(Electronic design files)
* * * * * * *
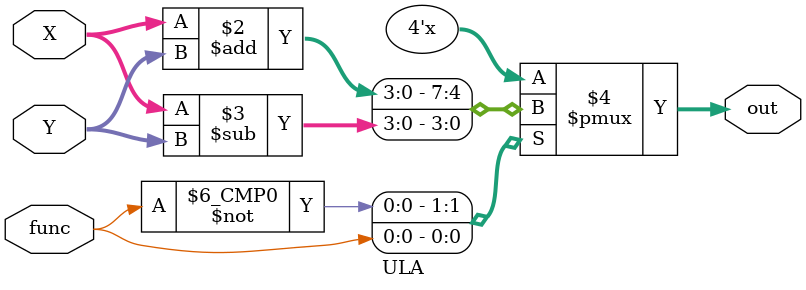
<source format=v>
module ULA(func, X,Y, out);
input wire [3:0] X,Y;
input wire func;
output reg [3:0] out;

parameter ADD = 1'b0;
parameter SUB = 1'b1;

always begin 
	case(func)
		ADD: 
			out <= (X + Y);
		SUB:
			out <= (X - Y);
	endcase
end

endmodule
</source>
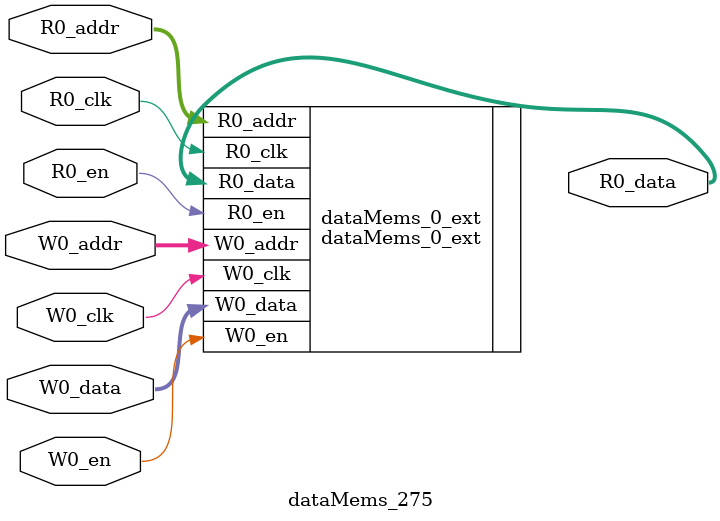
<source format=sv>
`ifndef RANDOMIZE
  `ifdef RANDOMIZE_REG_INIT
    `define RANDOMIZE
  `endif // RANDOMIZE_REG_INIT
`endif // not def RANDOMIZE
`ifndef RANDOMIZE
  `ifdef RANDOMIZE_MEM_INIT
    `define RANDOMIZE
  `endif // RANDOMIZE_MEM_INIT
`endif // not def RANDOMIZE

`ifndef RANDOM
  `define RANDOM $random
`endif // not def RANDOM

// Users can define 'PRINTF_COND' to add an extra gate to prints.
`ifndef PRINTF_COND_
  `ifdef PRINTF_COND
    `define PRINTF_COND_ (`PRINTF_COND)
  `else  // PRINTF_COND
    `define PRINTF_COND_ 1
  `endif // PRINTF_COND
`endif // not def PRINTF_COND_

// Users can define 'ASSERT_VERBOSE_COND' to add an extra gate to assert error printing.
`ifndef ASSERT_VERBOSE_COND_
  `ifdef ASSERT_VERBOSE_COND
    `define ASSERT_VERBOSE_COND_ (`ASSERT_VERBOSE_COND)
  `else  // ASSERT_VERBOSE_COND
    `define ASSERT_VERBOSE_COND_ 1
  `endif // ASSERT_VERBOSE_COND
`endif // not def ASSERT_VERBOSE_COND_

// Users can define 'STOP_COND' to add an extra gate to stop conditions.
`ifndef STOP_COND_
  `ifdef STOP_COND
    `define STOP_COND_ (`STOP_COND)
  `else  // STOP_COND
    `define STOP_COND_ 1
  `endif // STOP_COND
`endif // not def STOP_COND_

// Users can define INIT_RANDOM as general code that gets injected into the
// initializer block for modules with registers.
`ifndef INIT_RANDOM
  `define INIT_RANDOM
`endif // not def INIT_RANDOM

// If using random initialization, you can also define RANDOMIZE_DELAY to
// customize the delay used, otherwise 0.002 is used.
`ifndef RANDOMIZE_DELAY
  `define RANDOMIZE_DELAY 0.002
`endif // not def RANDOMIZE_DELAY

// Define INIT_RANDOM_PROLOG_ for use in our modules below.
`ifndef INIT_RANDOM_PROLOG_
  `ifdef RANDOMIZE
    `ifdef VERILATOR
      `define INIT_RANDOM_PROLOG_ `INIT_RANDOM
    `else  // VERILATOR
      `define INIT_RANDOM_PROLOG_ `INIT_RANDOM #`RANDOMIZE_DELAY begin end
    `endif // VERILATOR
  `else  // RANDOMIZE
    `define INIT_RANDOM_PROLOG_
  `endif // RANDOMIZE
`endif // not def INIT_RANDOM_PROLOG_

// Include register initializers in init blocks unless synthesis is set
`ifndef SYNTHESIS
  `ifndef ENABLE_INITIAL_REG_
    `define ENABLE_INITIAL_REG_
  `endif // not def ENABLE_INITIAL_REG_
`endif // not def SYNTHESIS

// Include rmemory initializers in init blocks unless synthesis is set
`ifndef SYNTHESIS
  `ifndef ENABLE_INITIAL_MEM_
    `define ENABLE_INITIAL_MEM_
  `endif // not def ENABLE_INITIAL_MEM_
`endif // not def SYNTHESIS

module dataMems_275(	// @[generators/ara/src/main/scala/UnsafeAXI4ToTL.scala:365:62]
  input  [4:0]  R0_addr,
  input         R0_en,
  input         R0_clk,
  output [66:0] R0_data,
  input  [4:0]  W0_addr,
  input         W0_en,
  input         W0_clk,
  input  [66:0] W0_data
);

  dataMems_0_ext dataMems_0_ext (	// @[generators/ara/src/main/scala/UnsafeAXI4ToTL.scala:365:62]
    .R0_addr (R0_addr),
    .R0_en   (R0_en),
    .R0_clk  (R0_clk),
    .R0_data (R0_data),
    .W0_addr (W0_addr),
    .W0_en   (W0_en),
    .W0_clk  (W0_clk),
    .W0_data (W0_data)
  );
endmodule


</source>
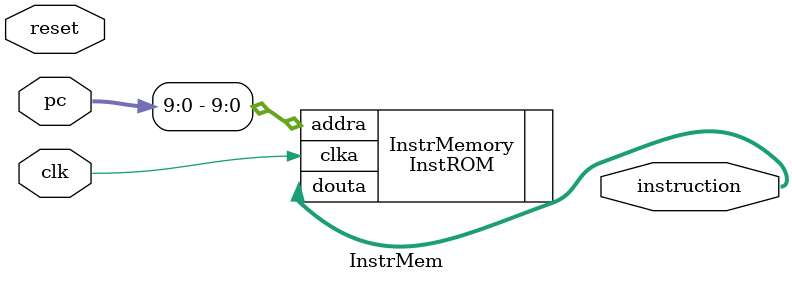
<source format=v>
`timescale 1ns / 1ps
module InstrMem(
    input [31:0] pc,
	 input clk,
	 input reset,
	 output [31:0] instruction
    );
	 
	 InstROM InstrMemory (
    .clka(clk), // input clka
    .addra(pc[9:0]), // input [9 : 0] addra
    .douta(instruction) // output [31 : 0] douta
);

endmodule

</source>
* * * * * * *
▶ Required work
Please copy each line of the records above in which the word "ifdef" can be found.

▶ Solved exercise
  `ifdef RANDOMIZE_REG_INIT
  `ifdef RANDOMIZE_MEM_INIT
  `ifdef PRINTF_COND
  `ifdef ASSERT_VERBOSE_COND
  `ifdef STOP_COND
  `ifdef RANDOMIZE
    `ifdef VERILATOR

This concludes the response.